In terms of who to call on and what to focus the R&D spend on, Schwartz said that datacenter innovations, such as security and provisioning improvements, and driving standards are key for Sun, not building consumer devices or services. In fact, Sun wants to provide the infrastructure that allows consumer services and devices to interact on the network and receive executable content.

Schwartz said the company has undergone a review with 11,000 engineers at Sun to figure out the projects that should make the cut. One finding is that the era of custom hardware is on its way out, Schwartz said, stating the obvious.

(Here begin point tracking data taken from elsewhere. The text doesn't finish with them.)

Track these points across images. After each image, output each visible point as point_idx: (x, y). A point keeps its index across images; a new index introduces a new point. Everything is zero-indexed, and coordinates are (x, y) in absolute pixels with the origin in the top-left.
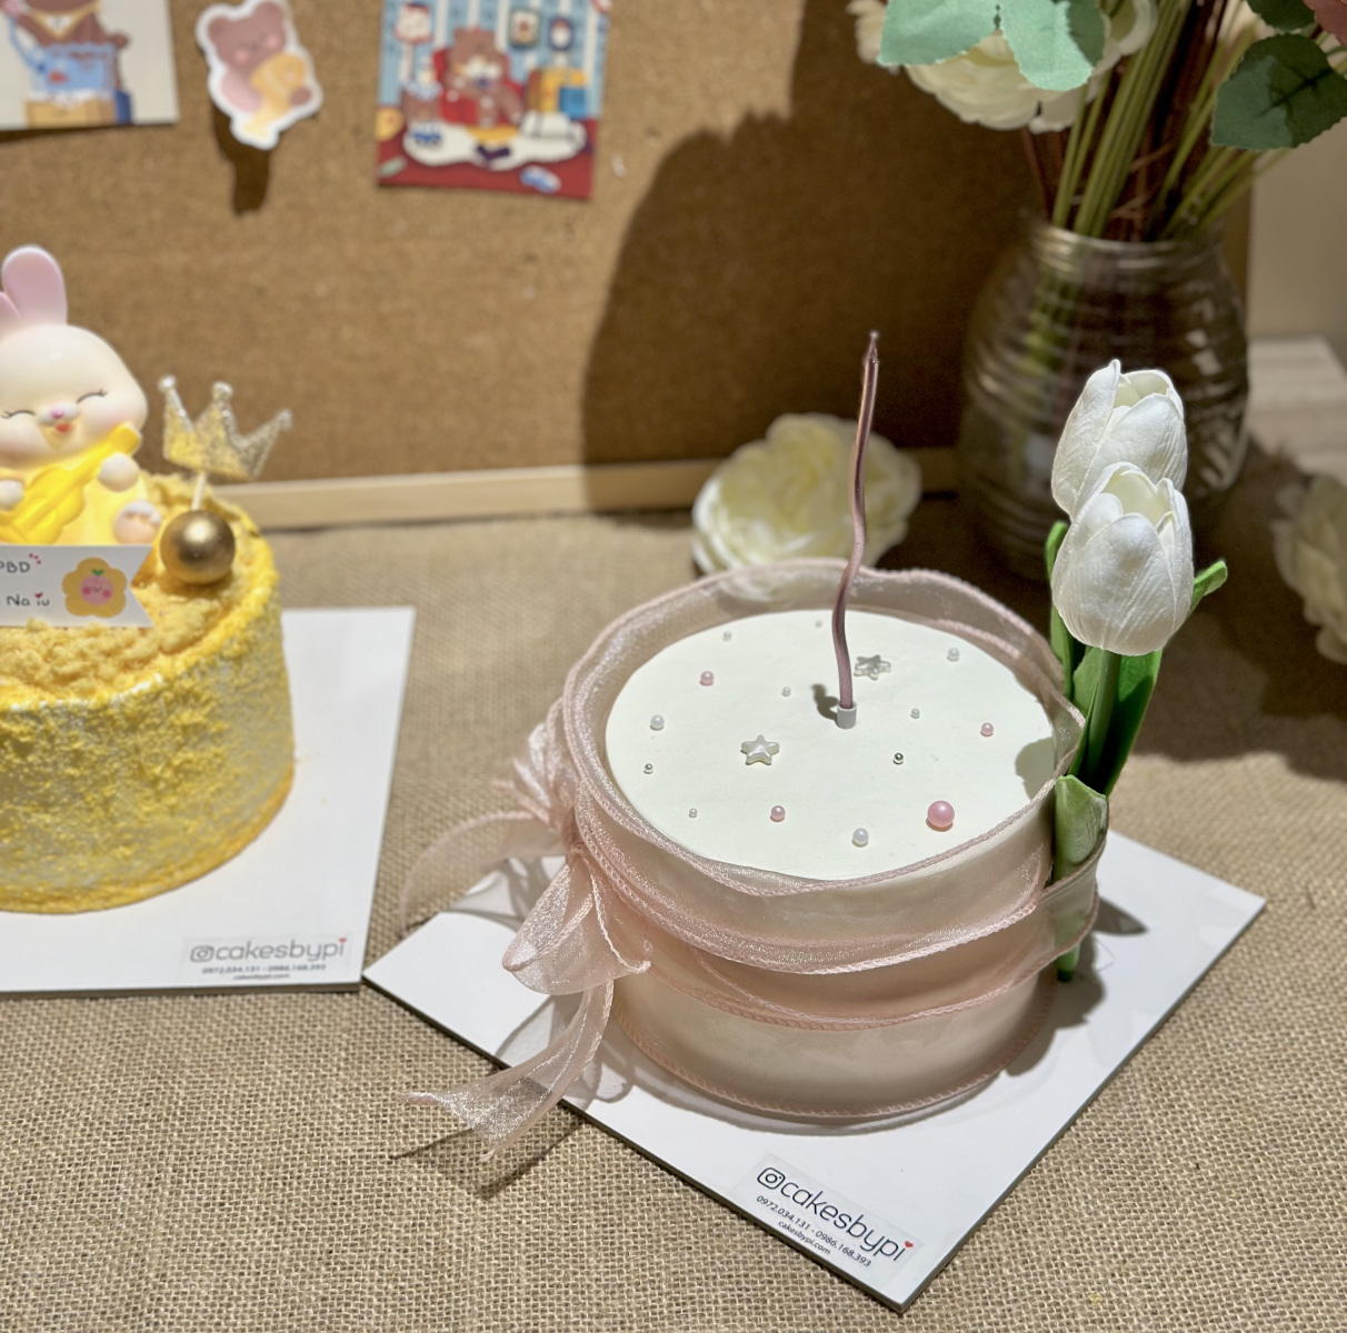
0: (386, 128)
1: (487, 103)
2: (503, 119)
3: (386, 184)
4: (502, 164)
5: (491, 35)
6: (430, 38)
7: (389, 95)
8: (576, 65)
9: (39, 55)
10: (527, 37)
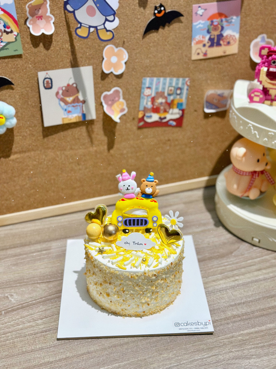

He pointed to Sun's Thumper project, a SunFire server with 24 terabytes of storage and a software-based RAID controller, which can run applications directly on the storage device, as an example of Sun's home grown innovation.

In addition, Schwartz said he is focused on reaching the developer community, which requires a different approach than reaching CIOs. "CIOs are making fewer decisions as each day passes. Developers don't read the Wall Street Journal or New York Times," Schwartz said. "They are on the Web, and that's where I want to be. These are the constituents that can transform our business, and blogs are a mechanism to reach them." Schwartz uses his own blog to send his message out and get in front of the marketplace.

Werbach asked Schwartz what he would do if he were starting a company today. "We are in the business of ten things that cost a million bucks, sometimes I wish I were selling a million things worth ten bucks," he said.

Prior to the panel I asked him about the pink slips that we had reported would be issued today as part of the layoffs announced May 31. Some Sun employees in the San Francisco Bay area and in other locations will get news of their fate today, but the company won’t be making any press announcements related to layoffs. “It’s part of an ongoing process that started on May 31,” he said.